JOY and happiness
We often mistake happiness for joy and joy for happiness. They are no more related than weather and climate. Certainly there is a connection and some dependence on each other, but not to the point of interchangeability.
From birth we are taught to seek happiness. “Do what makes you happy!” “Go for it!” (it being somewhat elusive!) We pursue happiness in purchased form, in escape form, in thrill form, in unimaginable forms. And we find it. Short term.
I remember as a child wanting a radio in the worst way. I am just old enough to have experienced a time when radio was fun. We listened to story after story. Space Cadets, Johnnie Dollar, Our Miss Brooks, Fiber McGee and Molly, or The Great Gildersleeve. Who could forget lying in bed in the dark listening to Gangbusters, or Inner Sanctum or Suspense? But, we had only one radio and it was in the other room, so I never had control of what was listened to, and worst of all, when the powers that be determined it went off for the night, silence. I wanted my own. So one Christmas morning, I woke up and was presented with my very own radio. A clock radio no less. That radio and I enjoyed many great years together, even after it developed a nasty habit of shocking you whenever you tried to change the alarm setting. I found I would rather wake up at 6 AM on Sunday than get shocked blind Saturday night. That radio made me happy. It did not bring me joy.
Later in life I decided I wanted a telescope. I saved my money until I had the princely sum of $34.98 and I mailed a money order to Edmonds Scientific Corporation, and several weeks later my beautiful 3 inch reflecting telescope arrived. Despite the fact it no longer reflects anything, I still have it because it seems disloyal to throw it away. Plus I still want my $34. 98 worth. That telescope made me happy. It did not bring me joy.
I could go on. We bought an umbrella for the pool deck when the kids were little. I have no idea why, but I loved the bright colors. Looking at it made me happy, but guess what? It did not bring me joy.
I know we say, “You can’t buy happiness.” Poppycock. Money can buy you lots of happiness. It will be short term, it will not last and it will not be joy- but it will be happy.

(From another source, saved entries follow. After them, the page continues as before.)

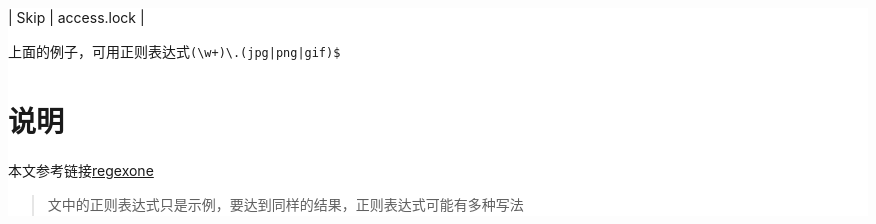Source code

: | Skip | access.lock |

上面的例子，可用正则表达式`(\w+)\.(jpg|png|gif)$`

说明
===
本文参考链接[regexone](https://regexone.com/)

>文中的正则表达式只是示例，要达到同样的结果，正则表达式可能有多种写法


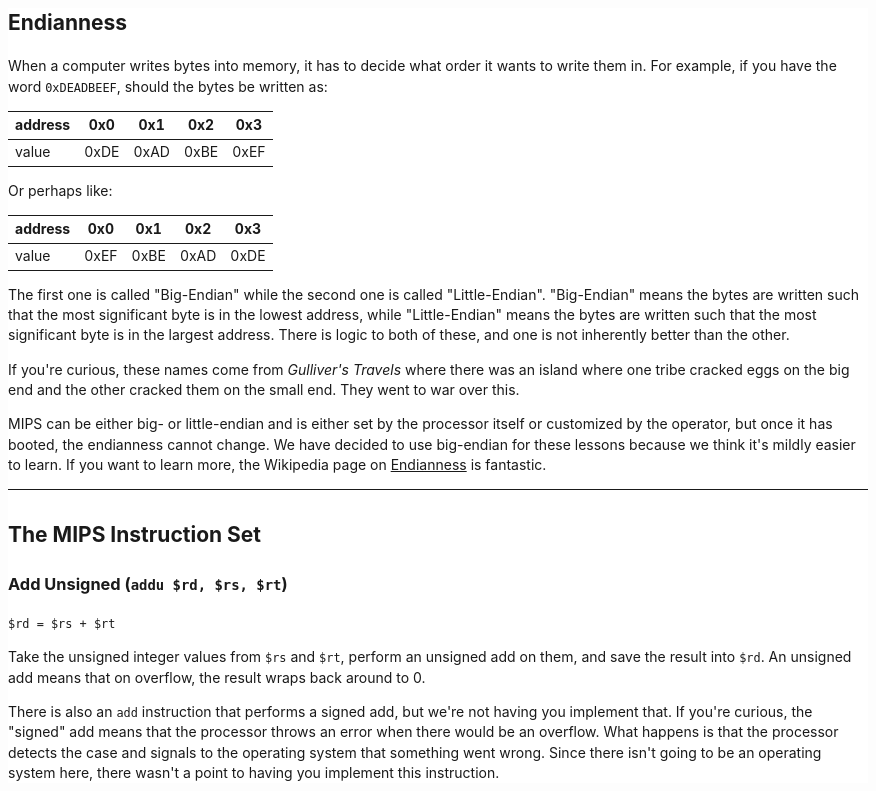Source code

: <a id="endian"></a>
## Endianness
When a computer writes bytes into memory, it has to decide what order it wants
to write them in.  For example, if you have the word `0xDEADBEEF`, should the
bytes be written as:

| address | 0x0 | 0x1 | 0x2 | 0x3 |
|---------|------|------|------|------|
| value | 0xDE | 0xAD | 0xBE | 0xEF |

Or perhaps like:

| address | 0x0 | 0x1 | 0x2 | 0x3 |
|---------|------|------|------|------|
| value | 0xEF | 0xBE | 0xAD | 0xDE |

The first one is called "Big-Endian" while the second one is called
"Little-Endian". "Big-Endian" means the bytes are written such that the most
significant byte is in the lowest address, while "Little-Endian" means the bytes
are written such that the most significant byte is in the largest address.
There is logic to both of these, and one is not inherently better than the
other.

If you're curious, these names come from *Gulliver's Travels* where there was an
island where one tribe cracked eggs on the big end and the other cracked them on
the small end.  They went to war over this.

MIPS can be either big- or little-endian and is either set by the processor
itself or customized by the operator, but once it has booted, the endianness
cannot change.  We have decided to use big-endian for these lessons because we
think it's mildly easier to learn.  If you want to learn more, the Wikipedia
page on [Endianness](https://en.wikipedia.org/wiki/Endianness) is fantastic.

---
## The MIPS Instruction Set

<a id="addu"></a>
### Add Unsigned (`addu $rd, $rs, $rt`)

`$rd = $rs + $rt`

Take the unsigned integer values from `$rs` and `$rt`, perform an unsigned add
on them, and save the result into `$rd`.  An unsigned add means that on
overflow, the result wraps back around to 0.

There is also an `add` instruction that performs a signed add, but we're not
having you implement that.  If you're curious, the "signed" add means that the
processor throws an error when there would be an overflow.  What happens is that
the processor detects the case and signals to the operating system that
something went wrong.  Since there isn't going to be an operating system here,
there wasn't a point to having you implement this instruction.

Joy, on the other hand, is inside out. The feelings of Joy come from satisfaction, from peace, from love. When I look at Kay rocking Z, I am filled with pure Joy. To see someone else so happy and so devoted is special. When I rock Z, I feel the same Joy I felt when I rocked Jeremy and Nick and later Lydia. Nothing can steal that joy from me. And no money could buy it.
When I walk out on a perfect 63 degree, bright blue morning, I feel Joy. That is a gift from God and must be appreciated. I am astounded when I am passed by joggers plugged in to I Pods, and missing the moment that never comes again. And yet how many years did I walk around with a mental I Pod blocking out the special moments?
Good food brings happiness, but sharing it with good friends brings Joy. I still remember a dinner at the Treadway Inn with Nick, Kate, Jeremy, Denise and the two of us. It was one of the most joyous moments of life.
How many great meals did we share in Baltimore? And how much pure Joy has come in the Adirondacks with all of the friends from college?
In the end, I think Joy comes from being at peace with yourself. It is no secret that I spent many years convinced I was not good enough, not smart enough, not funny enough, not skilled enough. Then I learned that I was good enough. That not only was I good enough, God actually liked me, thought I was just the way I was supposed to be. With that one cosmic hug, came a great inner peace that has allowed me to see and enjoy the world around me. All the anxiety and fear and worry, has been replaced with peace and Joy.